▸ What you have to do:
Write out every line of the listing below word for word, in the same order.

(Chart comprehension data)
+===+

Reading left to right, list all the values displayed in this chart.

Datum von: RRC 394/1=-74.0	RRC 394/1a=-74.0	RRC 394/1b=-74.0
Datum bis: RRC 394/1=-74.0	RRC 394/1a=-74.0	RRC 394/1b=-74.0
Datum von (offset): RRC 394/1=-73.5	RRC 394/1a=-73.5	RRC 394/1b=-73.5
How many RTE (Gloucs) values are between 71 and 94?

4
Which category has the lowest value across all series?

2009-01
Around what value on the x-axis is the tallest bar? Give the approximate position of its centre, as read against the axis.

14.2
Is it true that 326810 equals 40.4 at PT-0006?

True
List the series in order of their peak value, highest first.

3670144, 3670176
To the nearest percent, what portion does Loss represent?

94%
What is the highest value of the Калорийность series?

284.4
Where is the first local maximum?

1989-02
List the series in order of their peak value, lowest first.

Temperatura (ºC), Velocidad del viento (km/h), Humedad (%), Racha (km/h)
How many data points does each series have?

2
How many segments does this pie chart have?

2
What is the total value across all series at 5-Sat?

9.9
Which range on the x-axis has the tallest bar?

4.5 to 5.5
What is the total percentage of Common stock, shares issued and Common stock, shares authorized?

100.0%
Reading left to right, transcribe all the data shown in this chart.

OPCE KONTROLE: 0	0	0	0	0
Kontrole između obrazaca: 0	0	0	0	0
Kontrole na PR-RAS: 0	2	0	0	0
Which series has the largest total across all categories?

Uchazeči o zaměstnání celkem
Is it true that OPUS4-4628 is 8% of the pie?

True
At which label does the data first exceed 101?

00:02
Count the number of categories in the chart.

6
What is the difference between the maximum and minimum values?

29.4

+===+

▸ Solution to the exercise:
Reading left to right, list all the values displayed in this chart.

Datum von: RRC 394/1=-74.0	RRC 394/1a=-74.0	RRC 394/1b=-74.0
Datum bis: RRC 394/1=-74.0	RRC 394/1a=-74.0	RRC 394/1b=-74.0
Datum von (offset): RRC 394/1=-73.5	RRC 394/1a=-73.5	RRC 394/1b=-73.5
How many RTE (Gloucs) values are between 71 and 94?

4
Which category has the lowest value across all series?

2009-01
Around what value on the x-axis is the tallest bar? Give the approximate position of its centre, as read against the axis.

14.2
Is it true that 326810 equals 40.4 at PT-0006?

True
List the series in order of their peak value, highest first.

3670144, 3670176
To the nearest percent, what portion does Loss represent?

94%
What is the highest value of the Калорийность series?

284.4
Where is the first local maximum?

1989-02
List the series in order of their peak value, lowest first.

Temperatura (ºC), Velocidad del viento (km/h), Humedad (%), Racha (km/h)
How many data points does each series have?

2
How many segments does this pie chart have?

2
What is the total value across all series at 5-Sat?

9.9
Which range on the x-axis has the tallest bar?

4.5 to 5.5
What is the total percentage of Common stock, shares issued and Common stock, shares authorized?

100.0%
Reading left to right, transcribe all the data shown in this chart.

OPCE KONTROLE: 0	0	0	0	0
Kontrole između obrazaca: 0	0	0	0	0
Kontrole na PR-RAS: 0	2	0	0	0
Which series has the largest total across all categories?

Uchazeči o zaměstnání celkem
Is it true that OPUS4-4628 is 8% of the pie?

True
At which label does the data first exceed 101?

00:02
Count the number of categories in the chart.

6
What is the difference between the maximum and minimum values?

29.4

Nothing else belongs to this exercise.